Embryonal tumors are a collection of biologically heterogeneous malignancies and the
exact cellular origin of these tumors is not known. Neuroblastoma (NB) and atypical
teratoid/rhabdoid tumor (AT/RT) are highly malignant tumors of embryonal origin that primarily affect infants and young children. Neuroblastoma is the most common type of extra cranial solid tumor in children. In the case of AT/RT, the survival rate of children affected by this disease is the lowest when compared to all embryonal tumors. Despite intensifying multimodal treatments, children affected with refractory AT/RT and NB have unacceptably high treatment failure and mortality rates.
To improve the clinical outcome of these malignancies, it is important to identify the key
molecules and cellular pathways responsible for tumor progression, survival and invasion.
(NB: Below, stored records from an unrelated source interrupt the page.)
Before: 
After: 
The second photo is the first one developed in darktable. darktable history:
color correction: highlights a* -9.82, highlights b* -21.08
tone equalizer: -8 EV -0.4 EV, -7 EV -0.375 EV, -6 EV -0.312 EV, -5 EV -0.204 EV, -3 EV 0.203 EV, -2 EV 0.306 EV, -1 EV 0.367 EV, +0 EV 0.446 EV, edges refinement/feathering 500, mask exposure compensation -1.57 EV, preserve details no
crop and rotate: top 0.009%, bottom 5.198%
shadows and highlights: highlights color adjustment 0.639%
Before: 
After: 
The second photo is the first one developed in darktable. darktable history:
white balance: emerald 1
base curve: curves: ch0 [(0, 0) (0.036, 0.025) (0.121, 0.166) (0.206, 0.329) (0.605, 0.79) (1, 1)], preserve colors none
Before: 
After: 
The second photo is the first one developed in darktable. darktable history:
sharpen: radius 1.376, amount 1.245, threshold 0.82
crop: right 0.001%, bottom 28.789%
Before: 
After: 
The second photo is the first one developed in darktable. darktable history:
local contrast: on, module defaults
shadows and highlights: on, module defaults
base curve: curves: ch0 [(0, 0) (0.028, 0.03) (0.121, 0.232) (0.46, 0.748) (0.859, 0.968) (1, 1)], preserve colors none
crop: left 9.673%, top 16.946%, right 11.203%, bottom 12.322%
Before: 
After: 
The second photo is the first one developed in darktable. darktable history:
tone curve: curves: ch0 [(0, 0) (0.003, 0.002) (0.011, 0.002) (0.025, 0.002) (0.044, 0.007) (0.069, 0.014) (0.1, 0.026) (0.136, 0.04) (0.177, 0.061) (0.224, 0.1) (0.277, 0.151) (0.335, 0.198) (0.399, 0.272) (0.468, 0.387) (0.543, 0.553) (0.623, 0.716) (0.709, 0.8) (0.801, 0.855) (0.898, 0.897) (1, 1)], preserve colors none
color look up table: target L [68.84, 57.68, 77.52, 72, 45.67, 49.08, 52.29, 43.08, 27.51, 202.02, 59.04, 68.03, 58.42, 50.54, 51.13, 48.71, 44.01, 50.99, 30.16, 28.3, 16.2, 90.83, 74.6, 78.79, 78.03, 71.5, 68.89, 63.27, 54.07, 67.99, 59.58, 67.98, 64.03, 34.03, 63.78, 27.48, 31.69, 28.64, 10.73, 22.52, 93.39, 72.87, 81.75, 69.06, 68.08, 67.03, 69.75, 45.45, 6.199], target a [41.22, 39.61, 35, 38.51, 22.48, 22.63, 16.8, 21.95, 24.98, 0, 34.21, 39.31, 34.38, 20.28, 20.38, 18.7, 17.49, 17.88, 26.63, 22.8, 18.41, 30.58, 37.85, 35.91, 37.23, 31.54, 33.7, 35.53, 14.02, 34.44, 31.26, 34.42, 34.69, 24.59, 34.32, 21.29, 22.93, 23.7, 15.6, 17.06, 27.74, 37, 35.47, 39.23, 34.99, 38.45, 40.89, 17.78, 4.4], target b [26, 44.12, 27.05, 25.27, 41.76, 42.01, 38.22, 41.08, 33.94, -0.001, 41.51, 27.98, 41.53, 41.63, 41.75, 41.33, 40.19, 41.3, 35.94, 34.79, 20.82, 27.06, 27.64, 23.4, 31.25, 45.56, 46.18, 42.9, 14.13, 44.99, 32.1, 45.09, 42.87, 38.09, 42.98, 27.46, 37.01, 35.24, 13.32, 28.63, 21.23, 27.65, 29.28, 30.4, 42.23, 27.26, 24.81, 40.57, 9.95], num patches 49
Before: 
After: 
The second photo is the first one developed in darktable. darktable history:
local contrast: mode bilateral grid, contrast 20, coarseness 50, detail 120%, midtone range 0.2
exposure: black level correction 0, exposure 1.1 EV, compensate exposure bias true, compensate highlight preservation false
Many childhood cancers have high activation levels of selective receptor tyrosine kinase signaling pathways. Activation of these signaling pathways promotes cell proliferation, differentiation and cell survival. Therefore, receptor tyrosine kinases (RTKs) have become attractive therapeutic targets and the use of small molecule kinase inhibitors to block their signal transduction functions has led to the discovery of a number of novel therapeutics agents.
This research presents the relevant background information on two pediatric neoplasms
that we have selected to study and aims to provide the rationale for the development of useful new therapies for their treatment. Presented in details are the data with respect to the establishment of a screening approach to identify effective therapeutic agents with information on target validation and target modulation activities that can be utilized to design future clinical trials for these cancers.